When Luis Herrera is cooking, Korean gochugaru, Thai curry paste and Venezuelan ají dulce make their way into his pots and pans. They appear as often as guajillo and ancho chiles and fresh masa milled down the block from his Mexican restaurant, Ensenada, in Williamsburg, Brooklyn. Inspired by the compatibility of various cuisines, the Venezuelan chef finds moments of ingenuity every day, pulling especially from Latin American influences. “I think that’s when greatness happens,” he says.
Recipe: Fish Tacos al Pastor
After culinary school in Caracas, Herrera worked at restaurants such as Alto in Venezuela and Cosme in Manhattan. Then, last year, he opened Ensenada, where one peek inside the compact but efficient kitchen’s fridge reveals the technicolor components that make up his food. Each salsa, marinade and pickle has its own pint container, the cook’s cabinet of potions ready at his disposal. In my favorite of his creations — this taco de pescado al pastor — he combines four ready-made elements: marinated fish, pineapple pico de gallo, fresh corn tortillas and, what really anchors the dish, an adobo sauce, brick-red and richly layered with chiles.
‘If the chiles in this recipe are the fire, then the pineapple is the ice.’
Adobo means marinade. And in Herrera’s recipe, it will occupy most of your time, but the return on investment couldn’t be higher. The resulting mixture gives a warmth and complexity — a “Hmm, what is that?” — to an otherwise breezy al pastor. Adobo is also a key building block of Mexican cuisine, of which Herrera considers himself a forever student, tasting as much as he can wherever he goes and wherever he cooks, and always, he says, respectfully learning.
If the chiles in this recipe are the fire, then the pineapple is the ice. When he first opened Ensenada, Herrera used pale out-of-season tomatoes that diluted the bright coastal flavors he wanted to showcase in these fish tacos. So he replaced them with diced pineapple and never looked back.
But it’s not just the pineapple that makes this fish al pastor — it’s the char. Al pastor, “in the style of a shepherd,” is a method of barbecuing meat on a rotating vertical spit that Lebanese immigrants brought to Mexico in the late 19th century. Traditionally, a whole peeled pineapple might rest atop layers of pork, like a golden crown that becomes more burnished with every turn of the spit, dripping its golden juices onto the meat. You might not have a rotating vertical spit, called a trompo, in your backyard, but the blazing heat of a grill, coupled with the tongue-prickling heat of the spicy adobo, yields great flavor and honors the source material (the meat).
This al pastor recipe is very versatile in that way. You can make the adobo and the pineapple pico de gallo ahead of time, then use them on different proteins or vegetables throughout the week. “So you can do chicken, you can do pork, you can do carrots,” Herrera says.
At Ensenada, named, in part, for a port city in Baja California, he serves a butterflied fish al pastor, befitting the “mariscos y mezcales” theme, with tortillas so diners can assemble their own tacos. But, for simplicity, he suggests home cooks use boneless fish fillets. Any meaty whitefish will do, but sturdy, buttery swordfish, snapper and branzino are my favorites, especially once kissed by the fire. In fact, everything that goes into this taco can be fire-kissed at one point or another, even the tortillas.
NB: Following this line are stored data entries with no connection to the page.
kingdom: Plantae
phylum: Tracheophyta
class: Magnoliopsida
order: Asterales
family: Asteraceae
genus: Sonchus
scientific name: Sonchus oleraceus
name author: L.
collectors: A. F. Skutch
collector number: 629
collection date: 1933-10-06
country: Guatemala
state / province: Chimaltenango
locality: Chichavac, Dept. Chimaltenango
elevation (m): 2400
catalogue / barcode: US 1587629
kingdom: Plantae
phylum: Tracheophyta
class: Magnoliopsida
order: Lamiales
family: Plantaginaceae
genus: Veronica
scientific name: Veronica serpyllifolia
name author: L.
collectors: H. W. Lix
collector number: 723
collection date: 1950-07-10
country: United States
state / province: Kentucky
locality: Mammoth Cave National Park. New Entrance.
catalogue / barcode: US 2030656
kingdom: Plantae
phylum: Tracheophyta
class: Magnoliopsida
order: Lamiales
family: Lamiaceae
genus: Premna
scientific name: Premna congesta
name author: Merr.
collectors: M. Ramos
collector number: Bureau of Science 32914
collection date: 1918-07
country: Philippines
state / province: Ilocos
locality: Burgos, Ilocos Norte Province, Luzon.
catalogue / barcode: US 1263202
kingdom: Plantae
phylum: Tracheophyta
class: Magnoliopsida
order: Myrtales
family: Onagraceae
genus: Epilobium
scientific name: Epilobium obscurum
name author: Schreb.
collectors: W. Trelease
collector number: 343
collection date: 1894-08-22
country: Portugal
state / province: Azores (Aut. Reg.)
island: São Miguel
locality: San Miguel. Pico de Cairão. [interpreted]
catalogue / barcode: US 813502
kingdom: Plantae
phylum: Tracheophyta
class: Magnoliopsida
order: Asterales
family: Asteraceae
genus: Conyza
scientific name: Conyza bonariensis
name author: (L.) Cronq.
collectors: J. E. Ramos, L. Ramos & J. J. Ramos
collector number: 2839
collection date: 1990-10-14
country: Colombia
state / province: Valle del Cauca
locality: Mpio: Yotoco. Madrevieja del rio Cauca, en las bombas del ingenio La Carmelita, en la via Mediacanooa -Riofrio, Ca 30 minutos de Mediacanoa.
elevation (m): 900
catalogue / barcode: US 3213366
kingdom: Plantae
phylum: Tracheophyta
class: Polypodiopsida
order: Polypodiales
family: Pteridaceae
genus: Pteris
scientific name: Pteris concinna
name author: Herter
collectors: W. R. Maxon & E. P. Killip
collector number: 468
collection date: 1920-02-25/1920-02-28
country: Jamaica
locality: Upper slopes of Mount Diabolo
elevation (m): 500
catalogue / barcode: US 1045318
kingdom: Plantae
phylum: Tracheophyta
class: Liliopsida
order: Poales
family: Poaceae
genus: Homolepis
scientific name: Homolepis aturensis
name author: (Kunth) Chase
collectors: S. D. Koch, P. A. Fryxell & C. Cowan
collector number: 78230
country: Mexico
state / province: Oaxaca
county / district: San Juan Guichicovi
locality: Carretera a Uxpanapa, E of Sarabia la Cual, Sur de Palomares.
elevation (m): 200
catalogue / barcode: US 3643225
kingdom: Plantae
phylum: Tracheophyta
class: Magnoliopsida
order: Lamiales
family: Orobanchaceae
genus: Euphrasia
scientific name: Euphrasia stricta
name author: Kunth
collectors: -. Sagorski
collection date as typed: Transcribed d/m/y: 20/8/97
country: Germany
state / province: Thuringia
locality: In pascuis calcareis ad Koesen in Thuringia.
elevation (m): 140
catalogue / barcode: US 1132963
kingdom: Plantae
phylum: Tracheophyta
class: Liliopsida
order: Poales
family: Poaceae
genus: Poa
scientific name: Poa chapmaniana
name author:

There’s nothing like a good corn tortilla, just warmed through so it slackens and steams. If you don’t have a molino milling fresh masa down the block from you, as Herrera does, then store-bought tortillas are fine. What you can’t buy at the store is the ceremony of making these fish tacos. Invite your neighbors over for a backyard feast, complete with grilled corn and a cooler of iced lagers to go with the sunshine and tacos. Or keep the components in the fridge for yourself: If ever you’re alone in the middle of the night, in need of a quick snack, a midnight taco is the greatest expression of leftovers.